• Problem details: Among the following entries, count the lines that contain "Lighting" and report only the result.

Stored data:
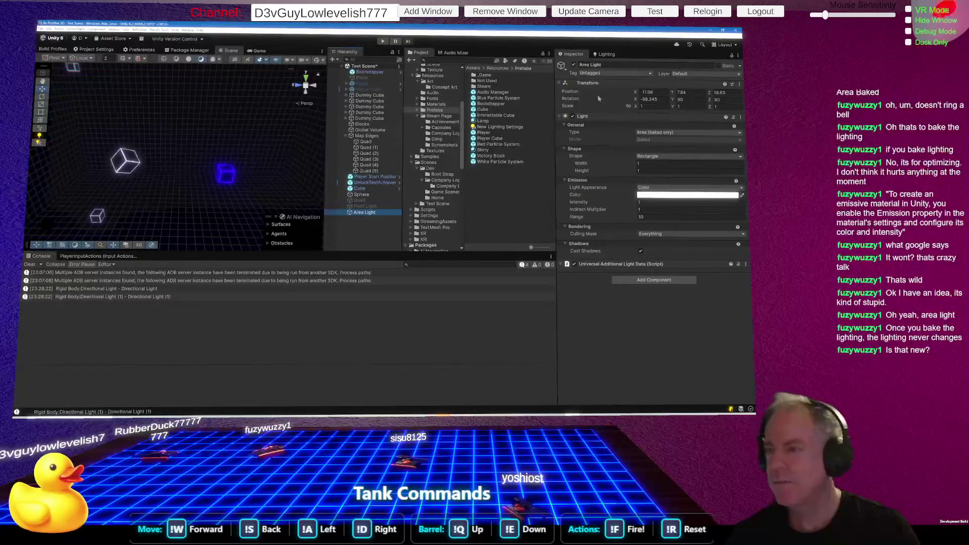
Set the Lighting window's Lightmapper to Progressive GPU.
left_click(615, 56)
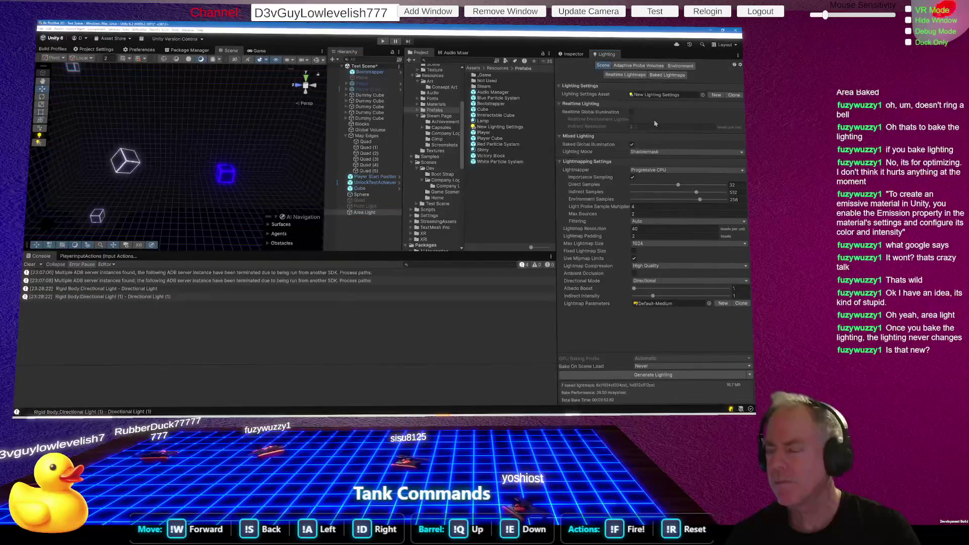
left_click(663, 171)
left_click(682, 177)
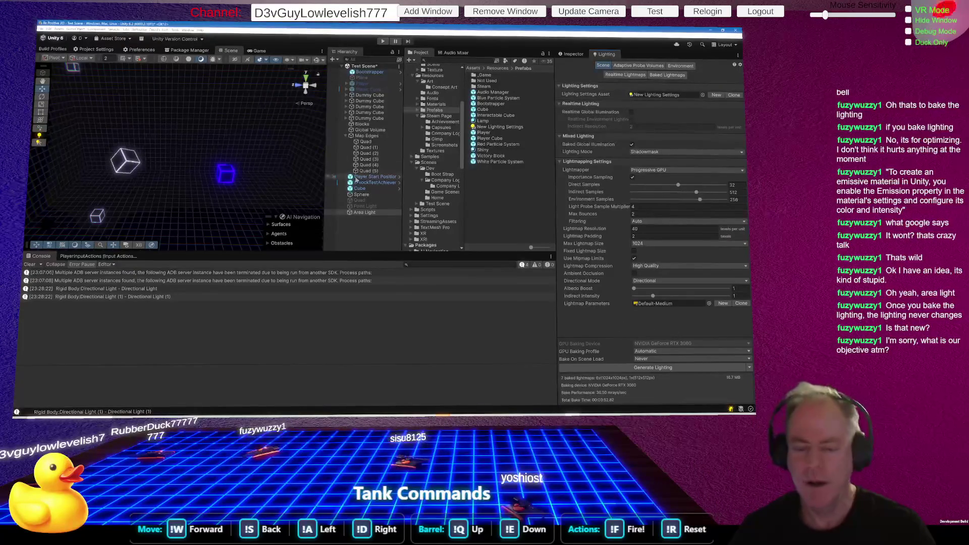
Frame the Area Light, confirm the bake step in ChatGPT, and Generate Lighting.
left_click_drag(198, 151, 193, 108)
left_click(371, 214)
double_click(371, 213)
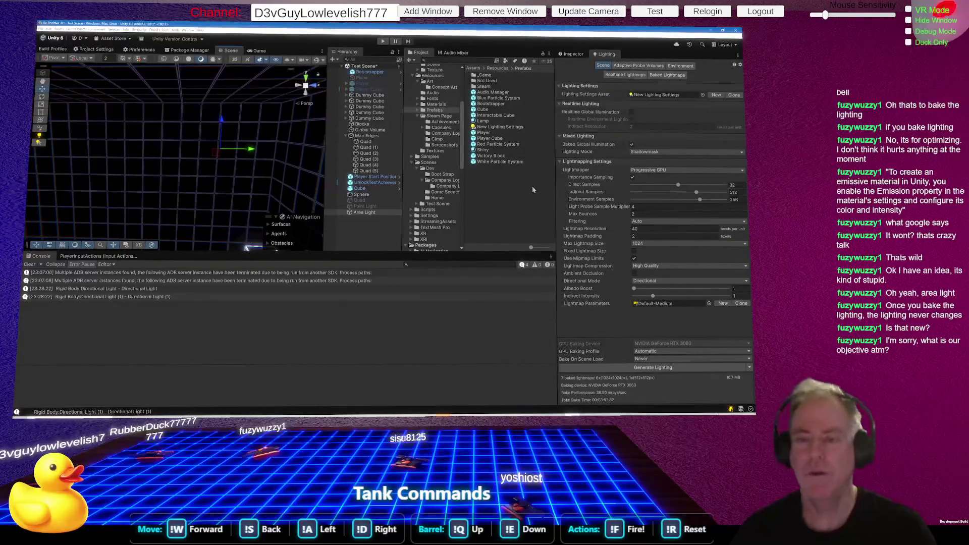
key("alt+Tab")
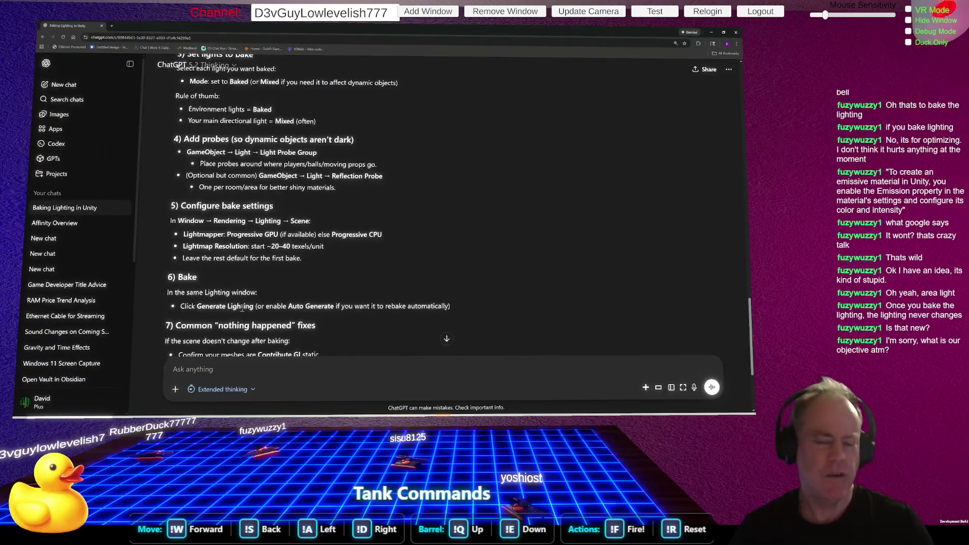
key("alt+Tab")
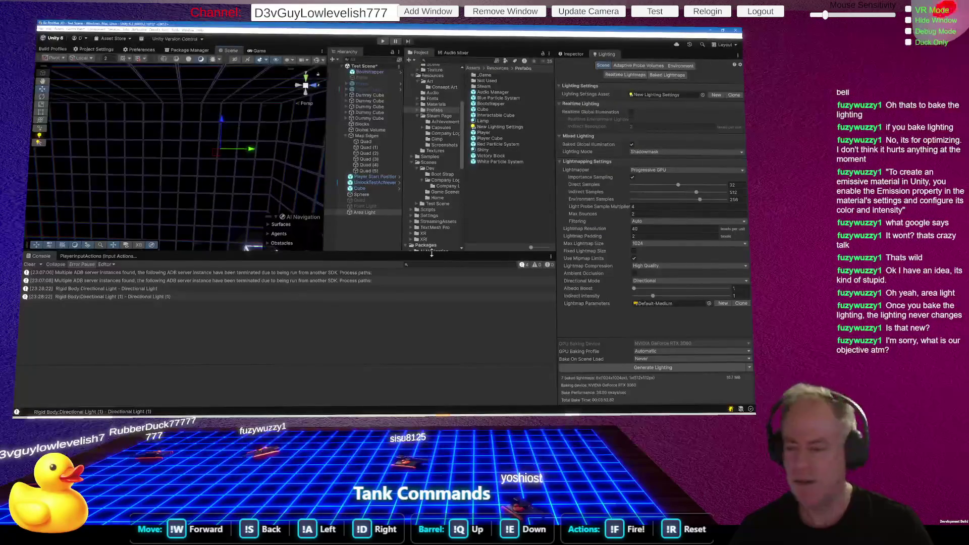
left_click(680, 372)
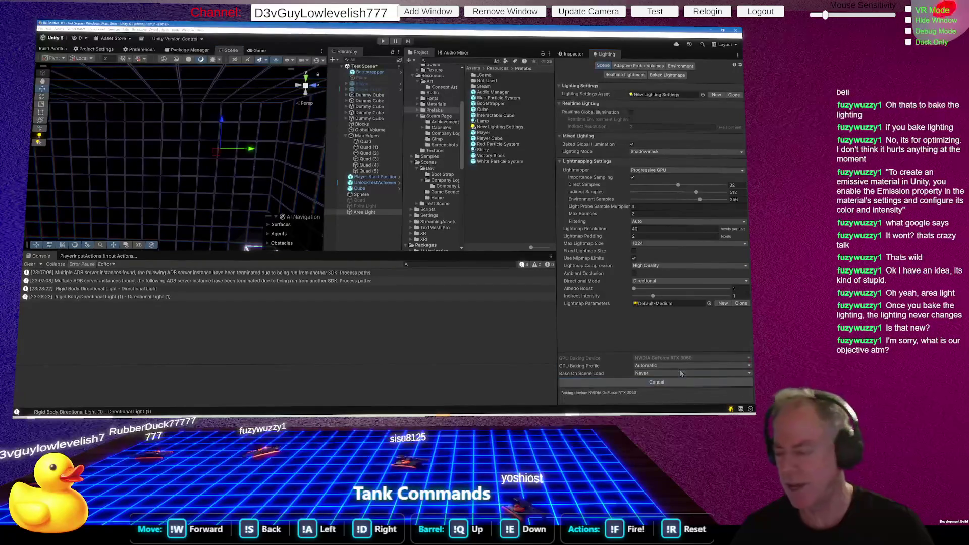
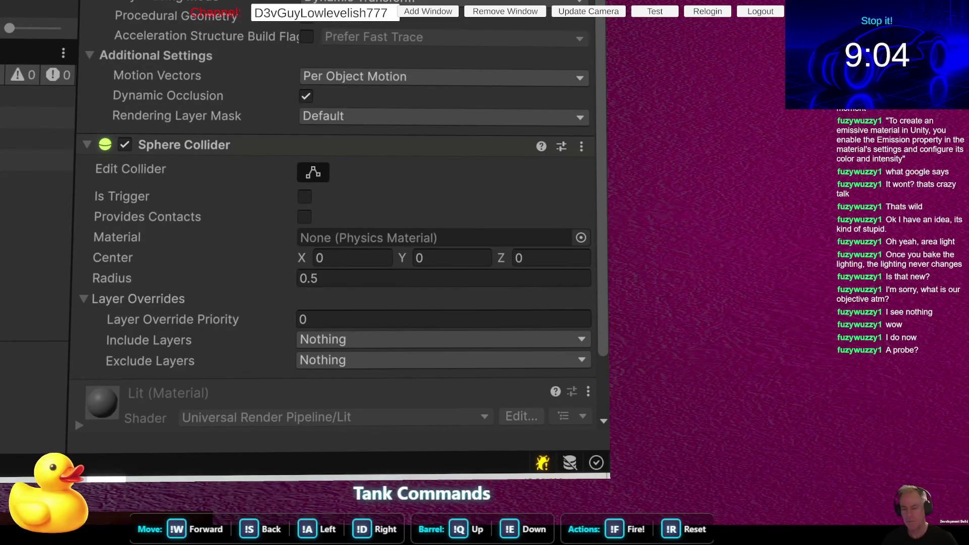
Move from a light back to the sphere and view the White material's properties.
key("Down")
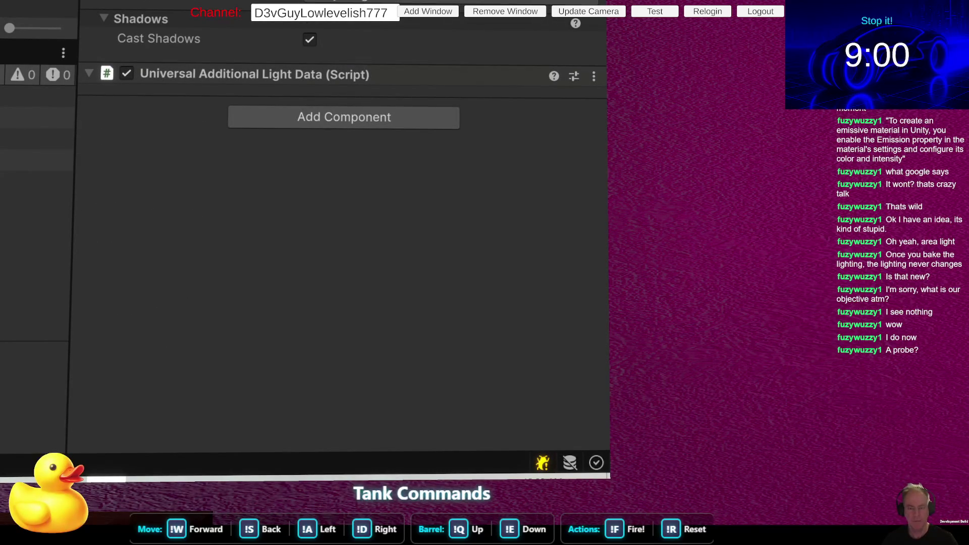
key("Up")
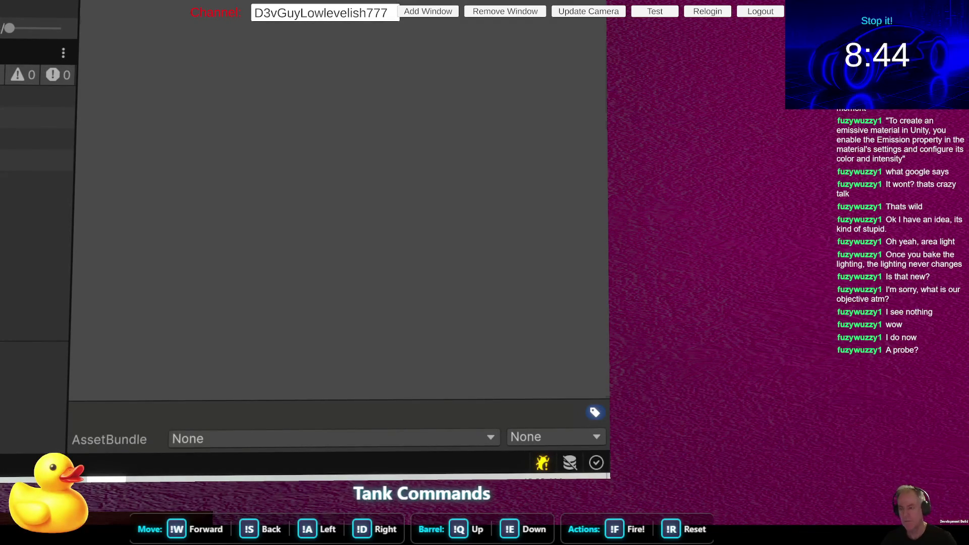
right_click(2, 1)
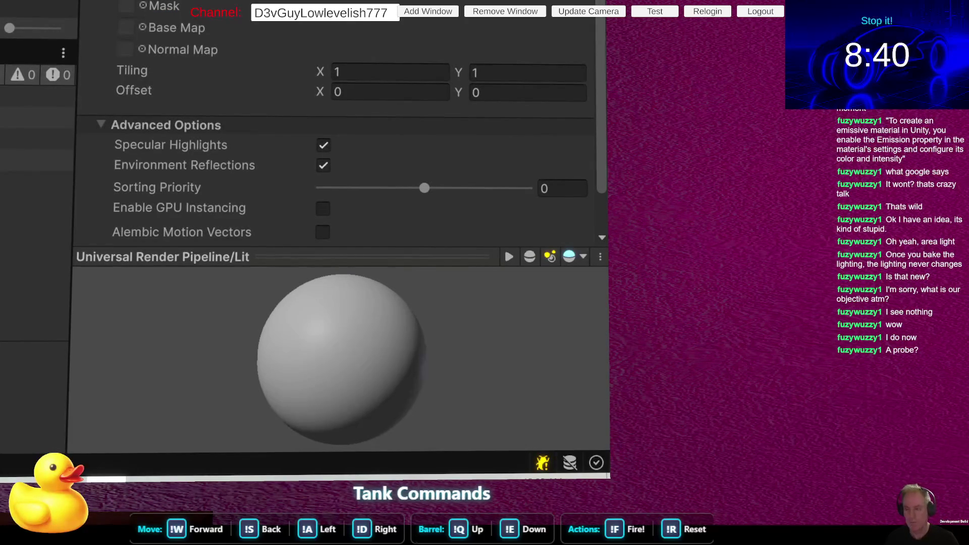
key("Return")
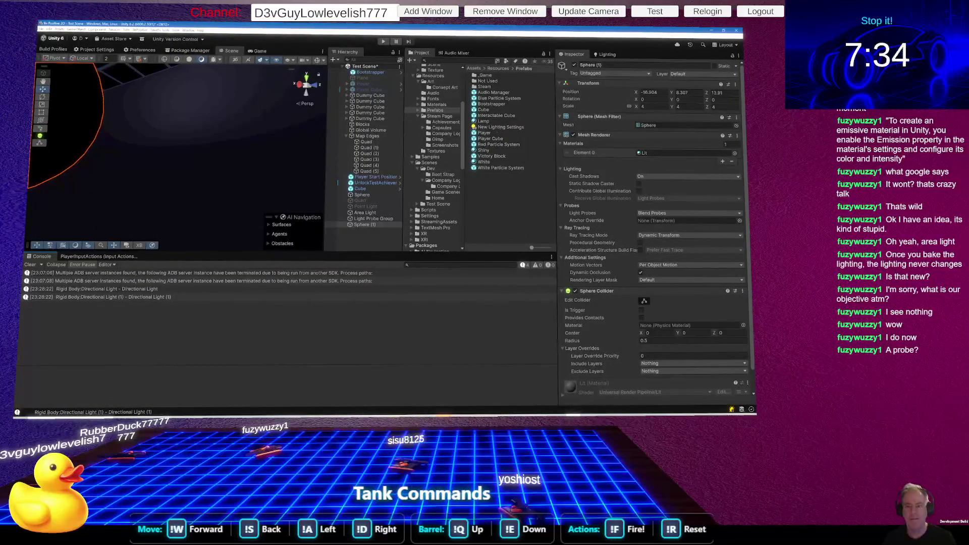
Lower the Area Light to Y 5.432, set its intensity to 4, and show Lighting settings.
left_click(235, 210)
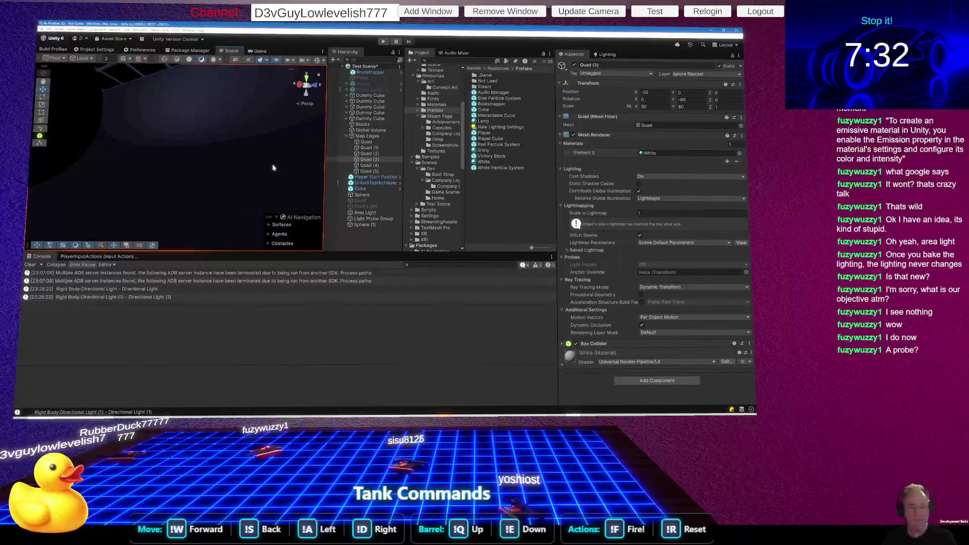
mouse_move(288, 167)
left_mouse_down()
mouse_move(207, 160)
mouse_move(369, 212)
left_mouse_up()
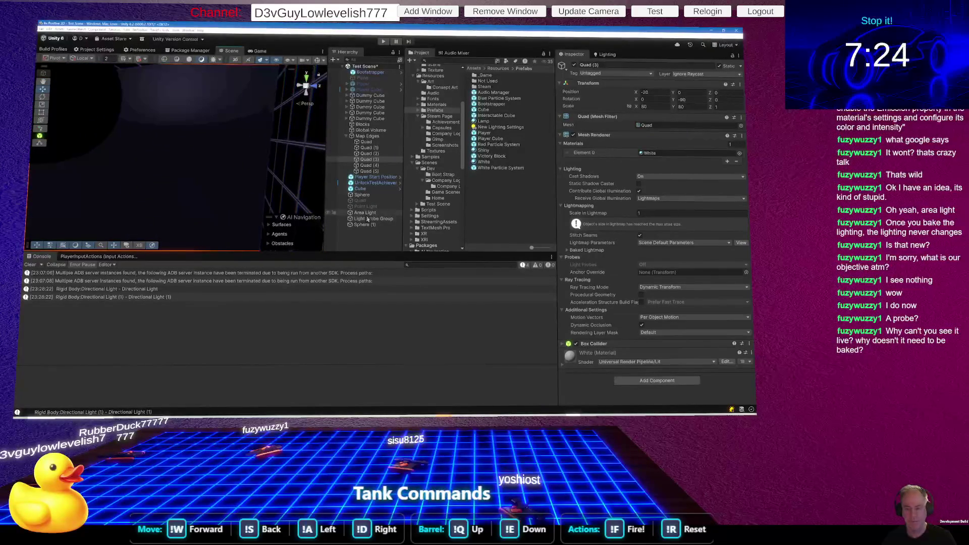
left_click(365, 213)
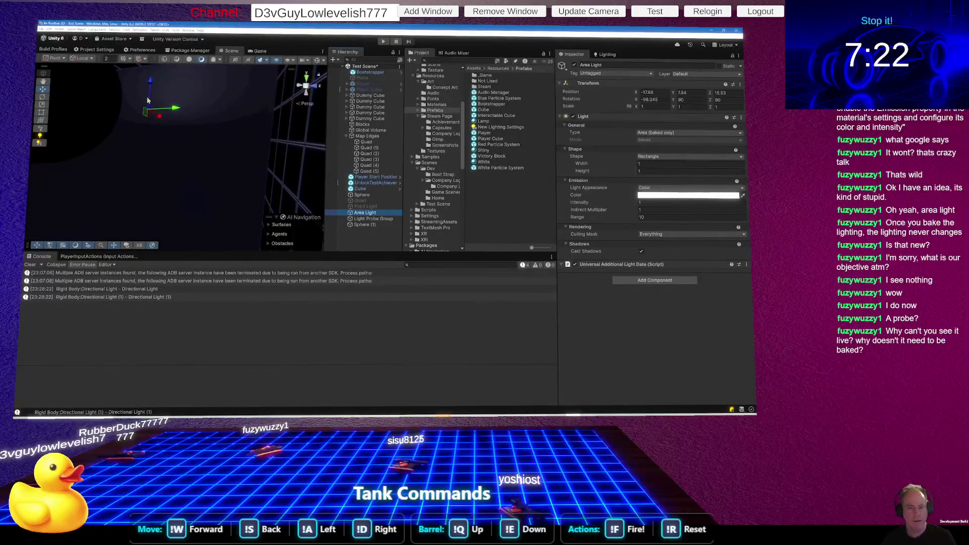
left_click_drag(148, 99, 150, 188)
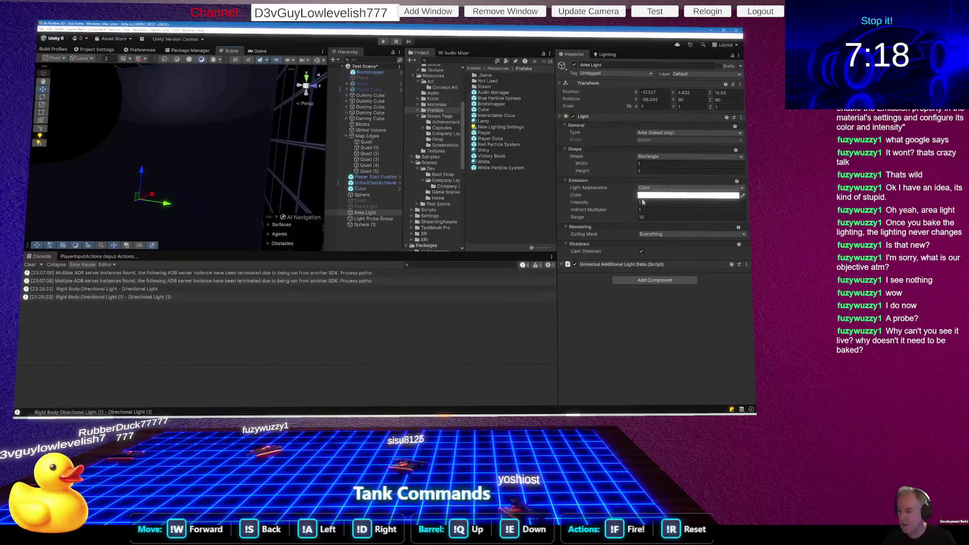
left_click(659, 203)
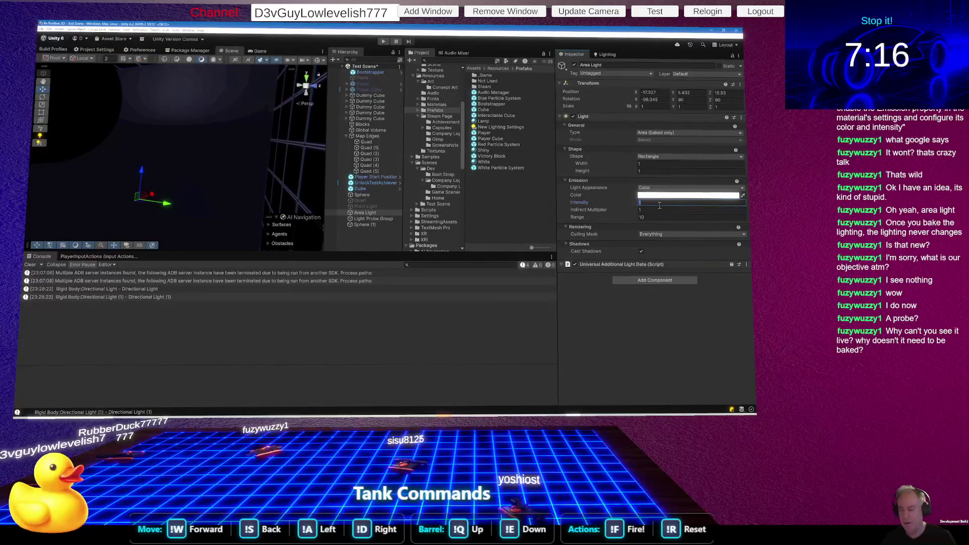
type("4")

• Your response: 3